Créature du Bestiaire
La Banshee
Origine
Celte
Type
Spirituel
Danger
Dangereuse
La messagère de la mort
La Banshee — du gaélique bean sídhe, littéralement "femme du tertre féerique" — est l'une des figures les plus redoutées du folklore irlandais. Elle appartient au peuple des Tuatha Dé Danann, les anciens dieux d'Irlande qui, après leur défaite face aux Milésiens, se retirèrent dans les collines creuses (sídhe) pour devenir le Petit Peuple. La Banshee est un esprit féminin attaché à certaines grandes familles irlandaises — traditionnellement celles dont le nom commence par "O'" ou "Mac" — et son rôle est d'annoncer la mort imminente d'un membre du clan par ses lamentations (keening).
Son cri, le caoine, est décrit comme un gémissement si déchirant qu'il glace le sang et fait trembler les murs. Certains témoignages le comparent au hurlement du vent dans une cheminée, d'autres à un mélange de pleurs d'enfant et de cris de chouette. Quiconque l'entend sait qu'un proche va mourir — parfois dans les heures qui suivent, parfois dans les jours.
Apparences et manifestations
La Banshee se manifeste sous plusieurs formes. La plus courante est celle d'une vieille femme en haillons, aux longs cheveux blancs défaits, au visage émacié et aux yeux rougis par des siècles de pleurs. Mais elle peut aussi apparaître comme une jeune femme d'une beauté surnaturelle, vêtue de blanc ou de gris, peignant sa longue chevelure avec un peigne d'argent — trouver un tel peigne et le ramasser est présage de malheur. Dans certaines régions du Munster, elle prend la forme d'une lavandière spectrale (bean nighe) qui lave des linceuls ensanglantés au bord d'un cours d'eau.

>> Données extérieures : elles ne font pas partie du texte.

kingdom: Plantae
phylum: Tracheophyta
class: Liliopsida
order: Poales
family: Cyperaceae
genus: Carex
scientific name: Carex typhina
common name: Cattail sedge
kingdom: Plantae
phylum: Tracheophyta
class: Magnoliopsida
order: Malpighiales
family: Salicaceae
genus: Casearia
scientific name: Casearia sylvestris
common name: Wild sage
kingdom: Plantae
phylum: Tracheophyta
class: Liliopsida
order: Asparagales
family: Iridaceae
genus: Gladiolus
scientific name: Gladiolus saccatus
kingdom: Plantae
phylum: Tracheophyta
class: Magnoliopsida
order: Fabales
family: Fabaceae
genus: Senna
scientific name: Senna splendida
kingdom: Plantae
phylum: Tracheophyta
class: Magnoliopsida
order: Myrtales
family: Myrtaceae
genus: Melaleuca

La tradition distingue parfois la Banshee bienveillante, qui pleure par amour sincère pour la famille qu'elle protège, de la Banshee malveillante, dont le cri est chargé de haine et de rancune envers ceux qui ont offensé les siens de leur vivant. Dans le premier cas, son apparition est un avertissement compatissant ; dans le second, une malédiction.
Héritage et persistance
La croyance en la Banshee a survécu bien au-delà du Moyen Âge et reste vivace dans l'Irlande rurale. Des témoignages de "cris de Banshee" ont été rapportés jusque dans les années 1950, et l'expression "to wail like a banshee" est passée dans l'anglais courant. La Banshee incarne la relation intime que la culture celte entretient avec la mort — non pas comme une fin brutale, mais comme un passage annoncé, accompagné, ritualisé. Elle est aussi le reflet d'une société où les femmes tenaient le rôle de pleureuses professionnelles (keeners) lors des funérailles, une tradition que l'Église catholique tenta longtemps de supprimer. La Banshee est, en quelque sorte, la pleureuse ultime — celle que même l'Église ne peut faire taire.